Unless you aren't tell us the whole story. Why can't you use it where it is at now anyway?

Or just take the monitor back into your room when you aren't using it!

good luck!!
 
you could camp out in the living room or wherever the comp is.. haha. protest it. thats sure to make them happy.

hehe, agreed.
;)


I have my all of my computers in my room and have had my own personal mac since I was around 11 years old. I've never had parental controls or anything of that sort. Anyways, your dad must have a reason for acting the way he is. My suggestion, ask him what it is. Then, (has he used a mac before?) show him the cool things you can do with your mini and convince him to buy one. He'll probably be so happy that he'll let you keep your mini and monitor in your room.
 
Why don't you ask him why he took it? I mean he probably has a valid reason (other than the fact that he is your father.) .
 
good point. but its still an arguing point

When it devolves into fighting over who pays for things like electricity and internet... everyone has lost their perspective.

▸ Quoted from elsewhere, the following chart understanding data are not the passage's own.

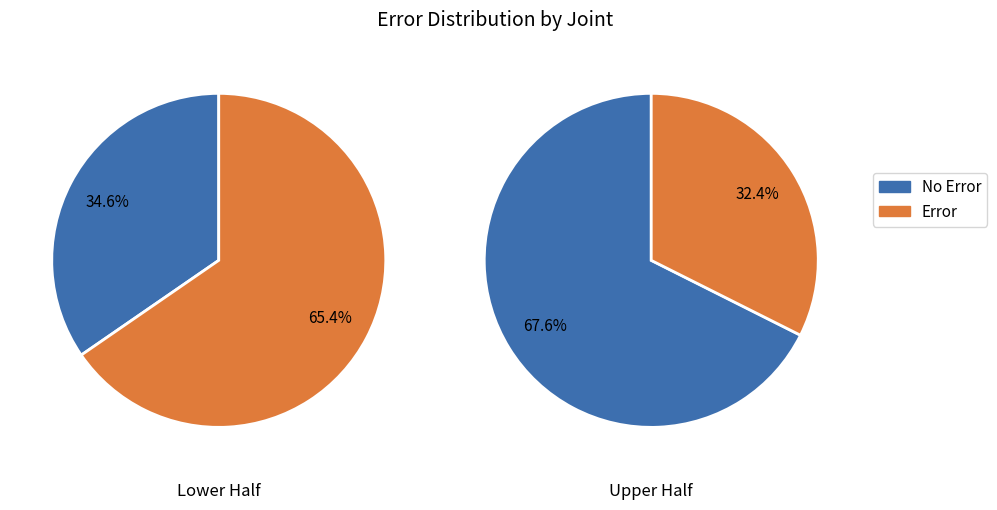

Does any single category account for the majority?

Yes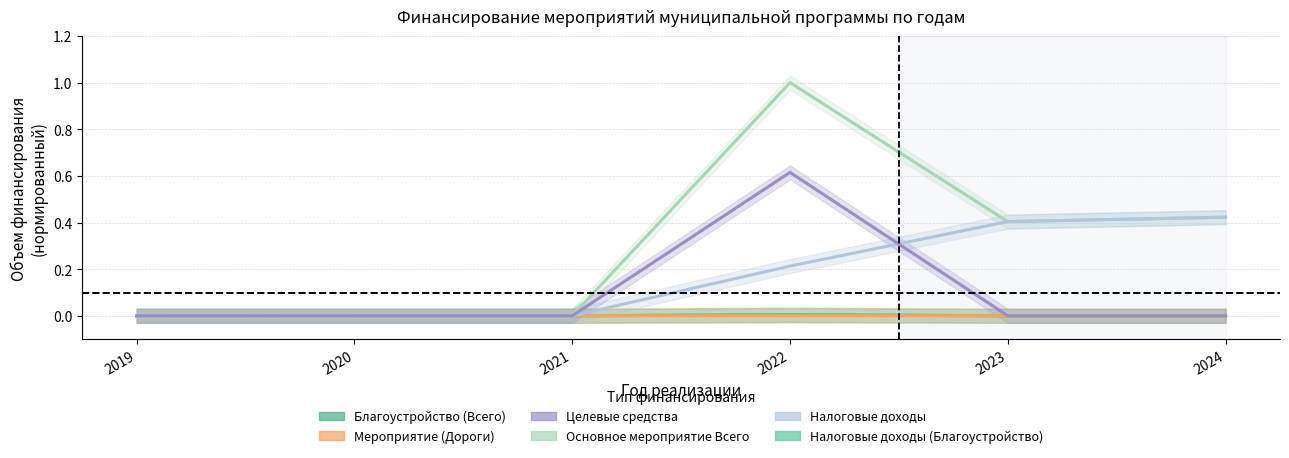

At how many categories does at least one series exceed 0?

4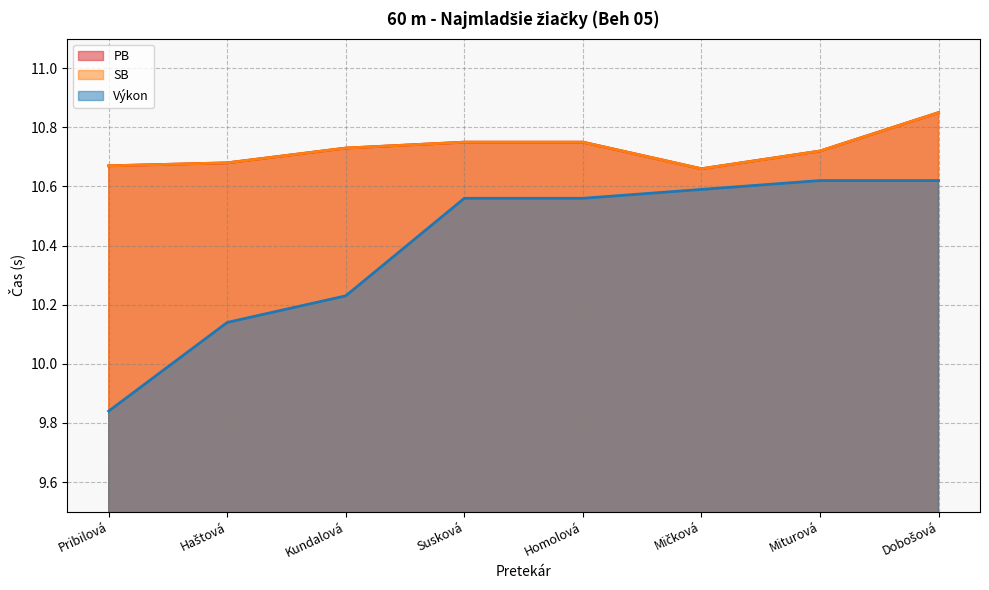

What is the sum of the PB values at Pribilová and Mičková?

21.3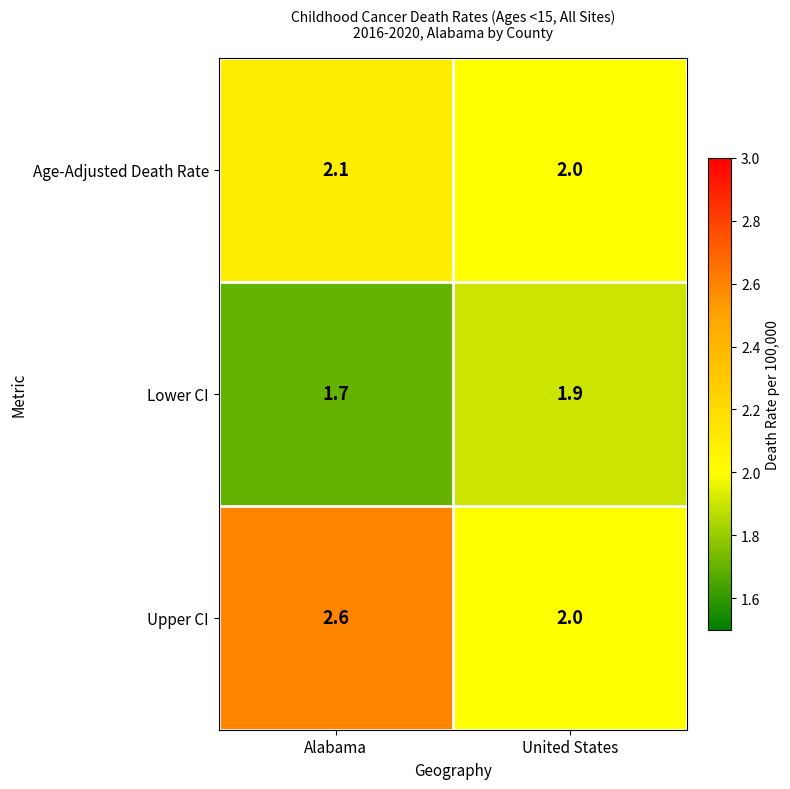

What is the sum of the Upper CI values at United States and Alabama?

4.6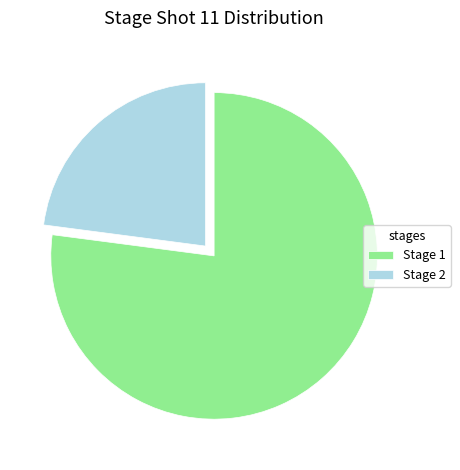

Combined, do Stage 1 and Stage 2 account for over 50%?

Yes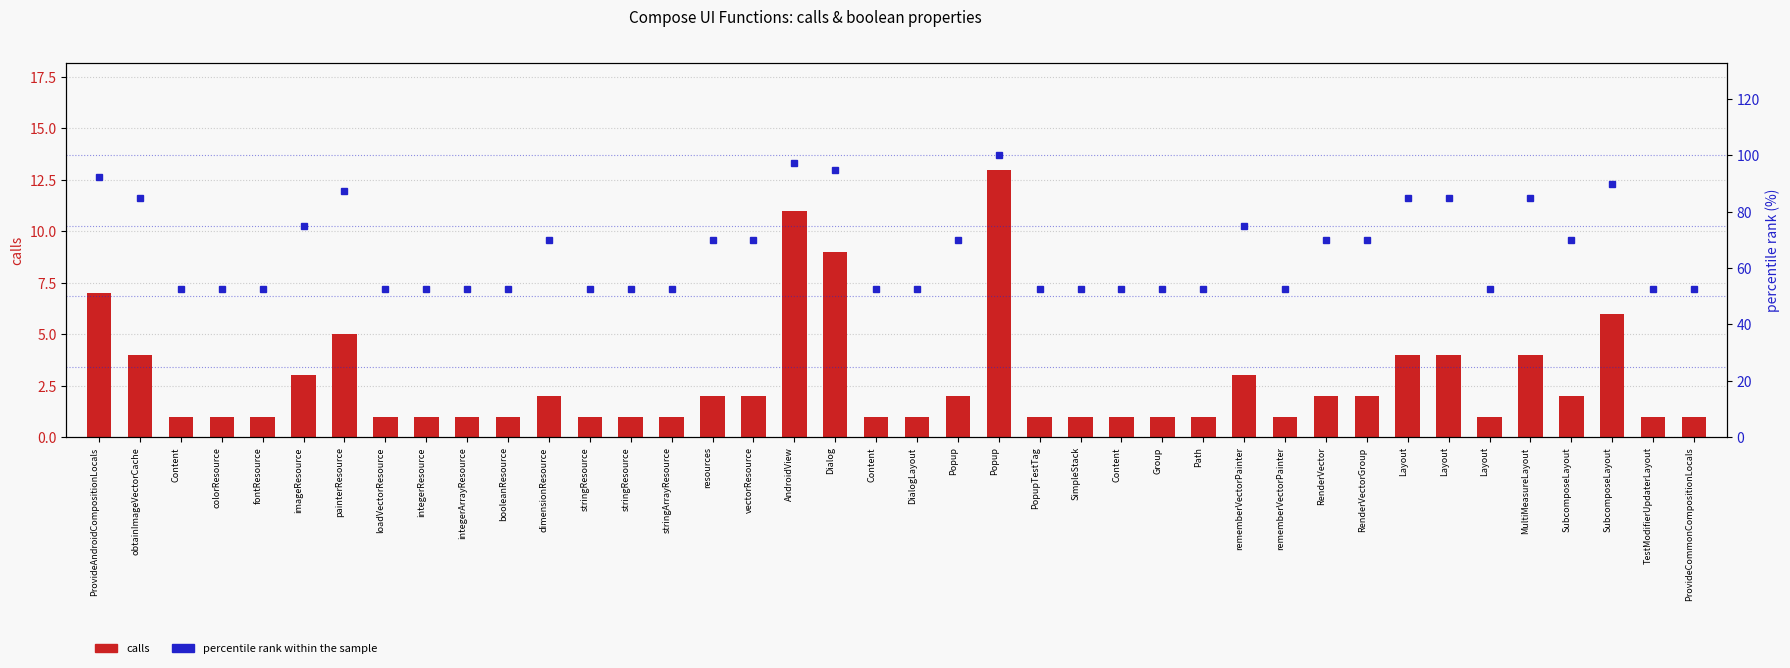

At which label does calls reach its minimum?

Content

oh i agree but thats where the parents could enforce no internet. im sure the only reason you cant have a comp in your room is because of the internet access

i dunno best way to go is to be mature about the situation and ask if you buy a computer yourself, would thay realize you need/want a computer for yourself?
 
perhaps you should realize there are more important things in life than having a computer within feet of your bed. what's so bad about having it in the family living room? if you're not doing anything you shouldn't be doing, there shouldn't be a problem.
 
As a parent, I have to ask why he's removed it? Any reason you forgot to tell us? If not, ask him for a reason why not?

I do understand his position though. The net can be a dangerous place with all sorts of bad things. I know...I know...see...i'm a a parent ;) BUT..i'm right.

my kids will never have their own computer in their own room...not until they are much, much older (near university).

Aside from the dangerous issues, there is the addiction of the net or gaming that comes with it (granted, maybe not gaming in your case with a mini), but you get the drift. There are too many fat kids these days from sitting around too much. See..there I go again...d&#&@! parent in me!

Talk to him and plead your case. Explain why you want it in your room and make a list of things you'll do to abide by any rules. (and then abide by those rules :) not saying you didn't, but you get my pt :)

Cheers,
keebler
 
The distinction of "kids" being allowed is a bit odd. "Kids" are far more vulnerable and using the Internet at younger and younger ages.
 
Be honest...you got caught looking up p0rn and he took it away. There has to be a reason why it's out of your room now.
 
OP, I understand how you feel, but please read carefully: do NOT make a big deal out of this.

If your dad has decided that you can't have a computer in your bedroom, that's his choice. Ask him why, and if he gives you a reason that's even half plausible (scared of sexual predators, porn, etc) then just drop it. It isn't in your interest to fight this battle at this time. You would do better to wait until you're slightly older and then try again.

Out of curiosity, how old are you? I'm guessing 13 or 14 since you wrote "teenager" in your OP. For your dad, allowing you to have a computer in your room is probably a scary thought. You have to change that by earning his respect. Show him you're responsible and he might allow you to have it back. Either way, always remember that it's his choice, and that if you want it back, you need to convince him by proving it to him, not by engaging in a yelling match.
<terrible advice to follow>
If you want to know how to manipulate fathers into giving you what they want (totally off the record btw) you need to trick them into thinking that your idea is really their's. For example, you might start by getting your dad to express a feeling of frustration at the fact that the mini is in the living room. You might accomplish this by using it more often and showing how "obtrusive" it is to have a mini in the living room. You then suggest another room in the house (knowing it can't go there at all) and then let him sit on it for a while. If you know how to manipulate well enough, you can get your dad to give you that mini within six months.